Japanese writer Haruki Murakami is one of those celebrated authors of modern classics that everybody should get around to at least once in a lifetime. His 2002 novel ‘Kafka on the Shore’ was critically acclaimed on its release, and it received an English translation in 2005. I worked as a bookseller at the time, and the title was always well-stocked and flew off the shelves. Now receiving a luxury release from The Folio Society with colour illustrations by Daniel Liévano, it’s the perfect time to explore this quite extraordinary title.
Murakami’s work skirts into magic realism – where the real world has connections to the realm of the fantastical. The protagonist is fifteen year-old Kafka Tamura – or so he calls himself. When his father warns him of a prophecy that Kafka will kill his father and sleep with both his mother and sister – a fate even worse than that of the tragic Oedipus of Greek mythology – Kafka decides to run away from home. He packs a bag, takes a bus out of Tokyo and embarks on a quest to find his mother and sister. But being a bookish teenager, he winds up staying in a library in Takamatsu where his life becomes ever-stranger. Running concurrently with Kafka’s story is that of the elderly Satoru Nakata. We learn from his backstory and official US Army intelligence reports that, as a child, he was caught up in a strange incident in the forest that has marked him for life. Gradually, the two storylines merge.
Murakami’s novel is impressively imaginative, and is populated with rich and interesting characters.

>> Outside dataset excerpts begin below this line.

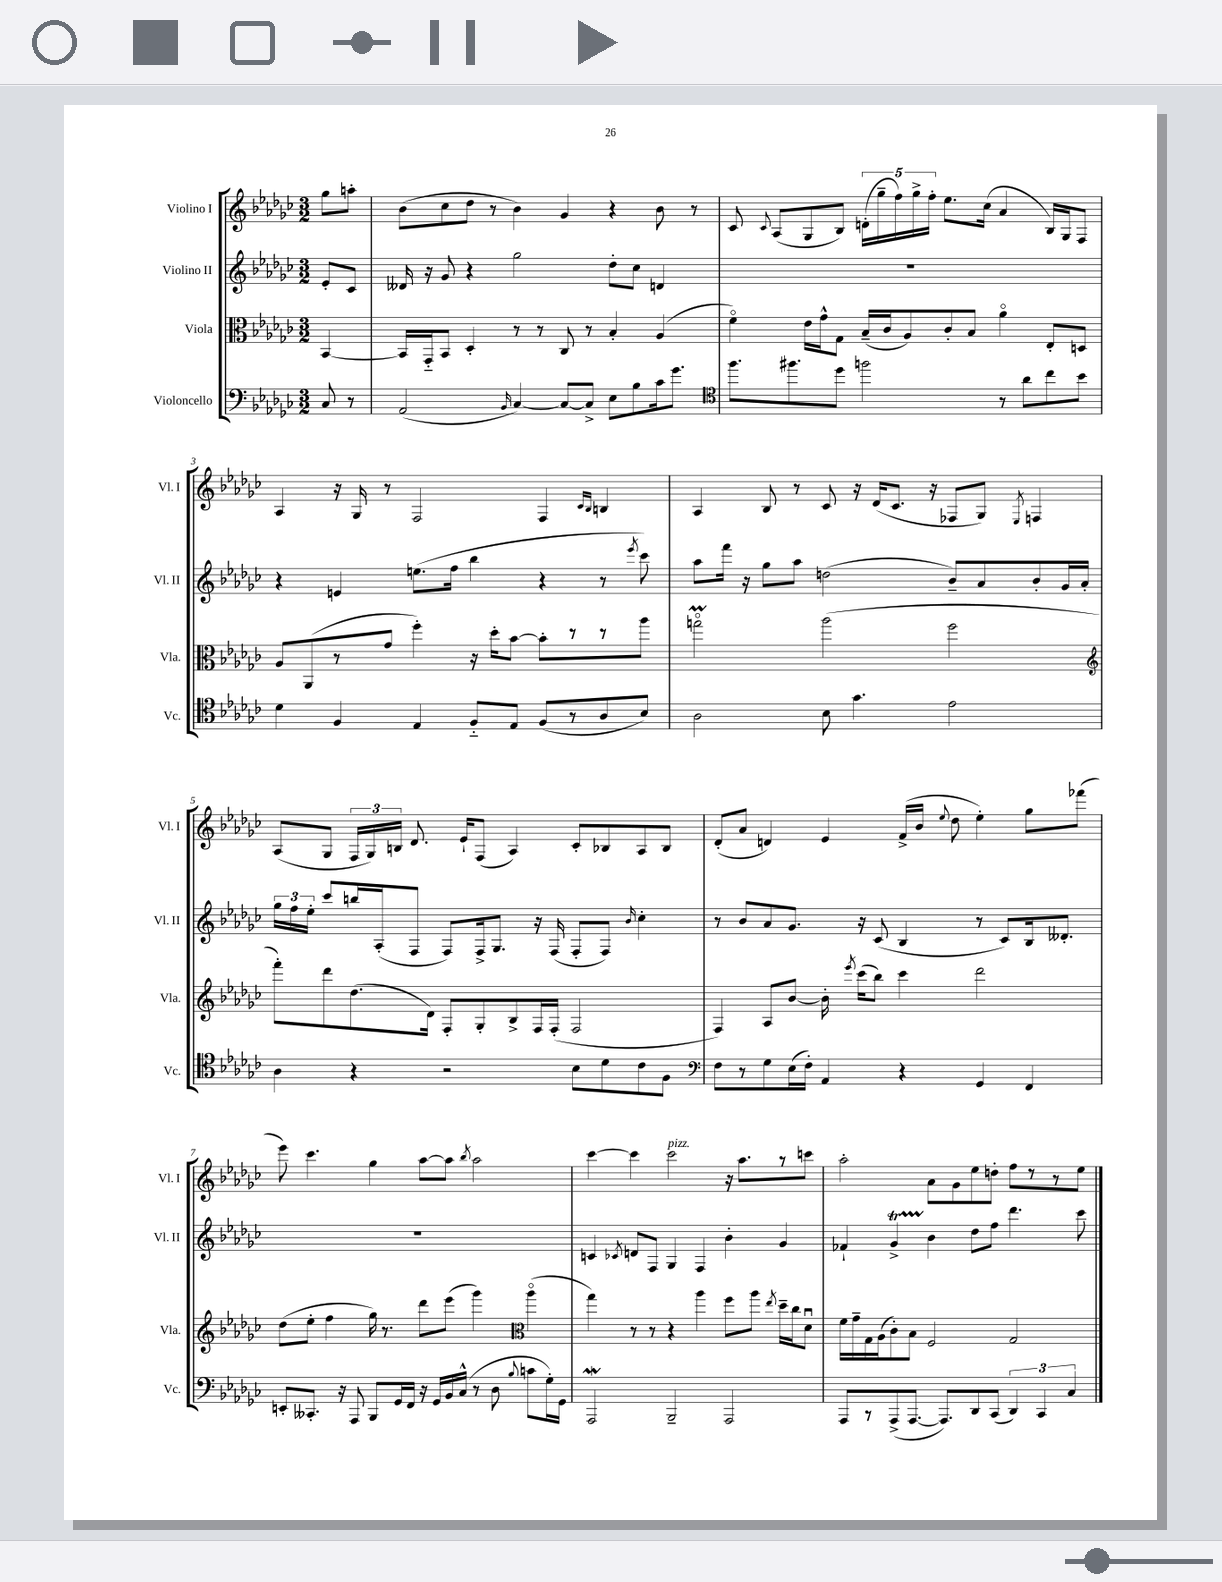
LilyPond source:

<<
\new StaffGroup <<
\new Staff = "s0" \with { instrumentName = "Violino I" shortInstrumentName = "Vl. I" } {
    \clef treble \key ges \major \numericTimeSignature \time 3/2 \partial 4
    \autoBeamOff ges''8[ a''8]-. |
    bes'8[( ces''8 des''8] r8 bes'4) ges'4 r4 bes'8 r8 |
    ces'8 \appoggiatura { ces'8 } aes8[( ges8 bes8]) \tuplet 5/4 { d'16[-.( ges''16-- f''16) ges''16-> f''16]-. } ees''8.[ ces''16]( aes'4 bes16[) ges16 f8] |
    aes4 r16 ges16 r8 f2 f4 \grace { ces'16[ bes16] } b4 |
    aes4 bes8 r8 ces'8 r16 des'16[( ces'8.] r16 fes8[ ges8]) \acciaccatura { ees8 } f4 |
    aes8[( ges8] \tuplet 3/2 { f16[ ges16) b16] } des'8. ees'16[-! f8]( aes4) ces'8[-. bes8 aes8 bes8] |
    des'8[-.( aes'8] d'4) ees'4 f'16[->( bes'16] \appoggiatura { ees''8 } des''8 ees''4-.) ges''8[ fes'''8]( |
    ees'''8) ces'''4. ges''4 aes''8[~ aes''8] \acciaccatura { bes''8 } aes''2 |
    ces'''4~ ces'''4 ces'''2^\markup { \italic "pizz." } r16 aes''8.[ r8 c'''8] |
    aes''2-. aes'8[ ges'8 ees''8 d''8]-. f''8[ r8 r8 ees''8] \bar "|." |
}
\new Staff = "s1" \with { instrumentName = "Violino II" shortInstrumentName = "Vl. II" } {
    \clef treble \key ges \major \numericTimeSignature \time 3/2 \partial 4
    \autoBeamOff ees'8[-. ces'8] |
    deses'16 r16 ges'8 r4 ges''2 des''8[-. ces''8] d'4 |
    R1. |
    r4 e'4 e''8.[( f''16] bes''4 r4 r8 \acciaccatura { ees'''8 } ces'''8) |
    aes''8[ f'''16] r16 ges''8[ aes''8] d''2( bes'8[--) aes'8 bes'8-. ges'16 aes'16]-. |
    \tuplet 3/2 { ges''16[ f''16 ees''16]-. } ces'''8[ b''16 aes16-.( f8] f8[) f16-> ges8.] r16 f16( f8[-. f8]) \grace { bes'16 } ces''4-. |
    r8 bes'8[ aes'8 ges'8.] r16 ces'8( bes4 r8 ces'8[) bes16 deses'8.]-. |
    R1. |
    c'4 \acciaccatura { ces'8 } d'8[ f8] ges4 f4 bes'4-. ges'4 |
    fes'4-! ges'4->\startTrillSpan bes'4\stopTrillSpan des''8[ f''8] des'''4. ces'''8 \bar "|." |
}
\new Staff = "s2" \with { instrumentName = "Viola" shortInstrumentName = "Vla." } {
    \clef alto \key ges \major \numericTimeSignature \time 3/2 \partial 4
    \autoBeamOff bes,4~ |
    bes,16[ ges,16-_ bes,8] des4-. r8 r8 ces8 r8 bes4-. aes4( |
    f'4\flageolet) ees'16[ ges'16-^ ges8] bes16[--( ces'16 aes8) ces'8-. bes8] aes'4\flageolet ees8[-. d8] |
    aes8[ aes,8( r8 ges'8] f''4-.) r16 des''16[-. bes'8]~ bes'8[-. r8 r8 aes''8] |
    g''2\flageolet\prall aes''2( f''2 |
    \clef treble f'''8[-.) des'''8 des''8.( des'16]) f8[-. ges8-. bes8-> f16 f16]-.( f2 |
    f4) aes8[ bes'8]~ bes'16-. \acciaccatura { ees'''8 } ces'''16[( bes''8]) ces'''4 des'''2 |
    des''8[( ees''8]-. f''4 ges''16) r8. des'''8[ ees'''8]( ges'''4) \clef alto aes''4\flageolet( |
    ges''4) r8 r8 r4 aes''4 f''8[ aes''8] \acciaccatura { ees''8 } des''16[-- ces''16 des'8]\downbow |
    f'16[ ges'16-- ges16 aes16( ces'8-.) bes8] f2 ges2 \bar "|." |
}
\new Staff = "s3" \with { instrumentName = "Violoncello" shortInstrumentName = "Vc." } {
    \clef bass \key ges \major \numericTimeSignature \time 3/2 \partial 4
    \autoBeamOff ces8 r8 |
    aes,2( \grace { bes,16 } ces4~) ces8[~ ces8]-> ees8[ bes8 ces'16 ges'8.] |
    \clef tenor f''8.[ fis''8. des''8] f''2 r8 aes'8[ ces''8 bes'8] |
    des'4 f4 ees4 f8[-_ ees8] f8[( r8 aes8 bes8]) |
    aes2 bes8 ges'4. ees'2 |
    aes4 r4 r2 bes8[ des'8 ces'8 f8] |
    \clef bass f8[ r8 ges8 ees16( f16]-.) aes,4 r4 ges,4 f,4 |
    e,8[-. ceses,8.]-. r16 aes,,8 bes,,8[ ges,16 f,16] r16 ges,16[ bes,16 ces16]-^( r8 des8 \appoggiatura { bes8 } c'8[ ges16-.) ges,16] |
    aes,,2\mordent bes,,2-- aes,,2 |
    aes,,8[ r8 aes,,8->( aes,,8.]~ aes,,8.[) des,8 ces,8]( \tuplet 3/2 { des,4) ces,4 ces4 } \bar "|." |
}
>>
>>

Kafka’s exploits are ably supported by Oshima, a transgender man who works in the library, and two versions (perhaps like Schrodinger’s cat) of Miss Saeki, who, it is revealed, recorded a popular song which is what the title of the book is named after. Nakata, on the other hand, is aided by a kind young truck driver called Hoshino who is happy to act as a sidekick to the old man.
Some of the events are, on first reading, inscrutable. Nakata, who can communicate with cats, is less than impressed when he encounters Johnnie Walker (who is described exactly like the emblem on the whisky bottles), and finds that he is a mass exterminator of cats, because he is hoping to make a flute from their souls. Hoshino, on the other hand, teams up with Colonel Sanders (of KFC fame) who leads him to the portal to an alternate reality from where he can make sense of his past. There is a sense of ironic detachment in the author’s prose that makes these passages amusing in parts.
The unusual nature of the storytelling means that ‘Kafka on the Shore’ isn’t a book that will resonate with everybody – if you prefer straightforward and tangible plots, then this is perhaps not the book for you. If, on the other hand, you enjoy the works of Salman Rushdie, or Neil Gaiman’s ‘American Gods’, then Murakami’s similar style of merging the mundane with the supernatural or even the divine may well prove captivating. Overall, I felt the narrative lacked the cogency of Rushdie and Gaiman’s works. I couldn’t shake the feeling that, although the author must have loosely mapped out where the story began and ended, he found the path between the two points as he was writing. That approach often leads to dead ends and too much extraneous detail of the type that would be cut by an author writing in the service of his or her plot. I also found the overtly sexual nature of the protagonist discomforting – after all, Kafka is still a minor. Telling the story from Kafka’s perspective, Murakami focuses on his sexual awakenings and physical body so often that it feel gratuitous at times.
Even if there are aspects of the story that leave readers cold or bewildered, ‘Kafka on the Shore’ is likely to be one of those novels that you end up thinking about or debating at length with others long after you read the final page. What it’s about is not necessarily what it’s about, but each reader will find his or her own meaning and draw their own conclusions. It is a clever, provocative and unpredictable read.
In the introduction to this beautifully-produced edition that celebrates the work of one of the world’s most popular and acclaimed living authors, Murakami explains how he came to choose the name ‘Kafka’ for his protagonist, and why he wanted to tell a story from the perspective of a fifteen year-old boy. The pages are enlivened by colour illustrations by Daniel Liévano that riff on the idea of the quantum world, where its rules and laws seem totally incompatible with our own, and which makes it so philosophically hard to determine what is ‘real’. They capture the essence of the multi-layered universe Murakami has created for his novel.
The Folio Society edition of Haruki Murakami’s Kafka on the Shore, translated by Philip Gabriel, including a new introduction by the author and illustrations by Daniel Liévano, is available exclusively from www.foliosociety.com.